[Auszug]:
════════════════

Was sind die Gründe für den Konflikt zwischen Fujimori und Montesinos?

Der Konflikt begann, als klar wurde, dass Montesinos in Waffengeschäfte mit den kolumbianischen FARC verwickelt war. Von da an entzog die CIA ihrem ehemaligen Mitarbeiter Montesinos die Unterstützung, denn die USA hatten etwa zur gleichen Zeit den „Plan Kolumbien“ verabschiedet. Die USA übten Druck auf Fujimori aus, sich von Montesinos zu trennen. Fujimori konnte seinen Berater aber nicht entlassen, weil dieser der eigentlich mächtige Mann in Peru war. Nach der Veröffentlichung des Videos, das Montesinos bei der Bestechung des Abgeordneten Kouri zeigt, wurde der Druck auf Fujimori unerträglich. Doch Montesinos ging immer noch nicht. Daher musste Fujimori selbst zurücktreten.

Inzwischen ist bekannt geworden, dass Montesinos allein auf Schweizer Banken 48 Millionen Dollar deponiert hat. Die spanische Zeitung „El País“ schätzt sein Vermögen auf 1 Milliarde Dollar. Ist diese Zahl realistisch?

════════════════

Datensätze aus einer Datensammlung
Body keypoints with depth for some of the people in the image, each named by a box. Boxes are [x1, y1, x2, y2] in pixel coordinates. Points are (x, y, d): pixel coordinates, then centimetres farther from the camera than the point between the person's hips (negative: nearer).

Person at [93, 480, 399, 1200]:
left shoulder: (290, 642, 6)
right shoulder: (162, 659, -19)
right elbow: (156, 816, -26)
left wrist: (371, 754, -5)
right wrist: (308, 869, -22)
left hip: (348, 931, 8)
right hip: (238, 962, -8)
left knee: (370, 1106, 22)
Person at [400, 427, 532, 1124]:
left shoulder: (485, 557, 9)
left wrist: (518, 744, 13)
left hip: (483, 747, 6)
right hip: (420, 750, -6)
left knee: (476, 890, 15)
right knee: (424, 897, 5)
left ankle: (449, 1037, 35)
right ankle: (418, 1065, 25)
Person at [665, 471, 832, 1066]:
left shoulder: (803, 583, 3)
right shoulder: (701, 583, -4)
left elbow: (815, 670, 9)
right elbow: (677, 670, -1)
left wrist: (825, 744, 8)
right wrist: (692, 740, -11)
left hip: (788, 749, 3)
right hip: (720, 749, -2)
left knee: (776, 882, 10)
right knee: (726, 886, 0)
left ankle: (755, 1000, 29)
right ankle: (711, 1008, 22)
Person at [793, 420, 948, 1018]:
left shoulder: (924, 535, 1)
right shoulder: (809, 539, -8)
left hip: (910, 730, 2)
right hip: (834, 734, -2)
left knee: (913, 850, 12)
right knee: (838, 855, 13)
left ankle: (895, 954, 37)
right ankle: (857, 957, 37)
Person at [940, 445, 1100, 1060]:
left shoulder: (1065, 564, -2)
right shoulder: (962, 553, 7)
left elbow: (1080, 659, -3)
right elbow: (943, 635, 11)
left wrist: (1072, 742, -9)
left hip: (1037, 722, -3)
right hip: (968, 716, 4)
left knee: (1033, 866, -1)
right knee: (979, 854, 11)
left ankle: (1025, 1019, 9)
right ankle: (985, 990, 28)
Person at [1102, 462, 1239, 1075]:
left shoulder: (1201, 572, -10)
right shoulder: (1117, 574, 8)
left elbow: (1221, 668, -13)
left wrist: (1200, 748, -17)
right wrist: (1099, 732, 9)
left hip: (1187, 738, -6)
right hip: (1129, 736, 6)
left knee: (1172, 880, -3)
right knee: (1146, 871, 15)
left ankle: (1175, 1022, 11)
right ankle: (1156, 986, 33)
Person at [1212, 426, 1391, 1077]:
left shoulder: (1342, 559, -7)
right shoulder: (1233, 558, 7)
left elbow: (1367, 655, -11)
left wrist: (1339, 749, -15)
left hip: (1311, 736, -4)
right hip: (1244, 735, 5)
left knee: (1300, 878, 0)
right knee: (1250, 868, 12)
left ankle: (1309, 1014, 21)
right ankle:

════════════════

[Arbeitsaufträge]:
A) Prüfe, ob die folgenden Aussagen mit dem Auszug übereinstimmen. Antworte jeweils mit Ja oder Nein und belege die Antwort mit einem wörtlichen Zitat aus dem Auszug.
(i) Die CIA entzog Montesinos ihre Unterstützung.
(ii) Auf Druck der USA entließ Fujimori seinen Berater Montesinos.
(iii) Montesinos hat auf Schweizer Banken 1 Milliarde Dollar deponiert.
B) Wobei zeigt das im Auszug erwähnte Video Montesinos?

[Lösungen]:
A)
(i) Ja: „Von da an entzog die CIA ihrem ehemaligen Mitarbeiter Montesinos die Unterstützung“
(ii) Nein: „Fujimori konnte seinen Berater aber nicht entlassen“
(iii) Nein: „dass Montesinos allein auf Schweizer Banken 48 Millionen Dollar deponiert hat“

B) Bei der Bestechung des Abgeordneten Kouri.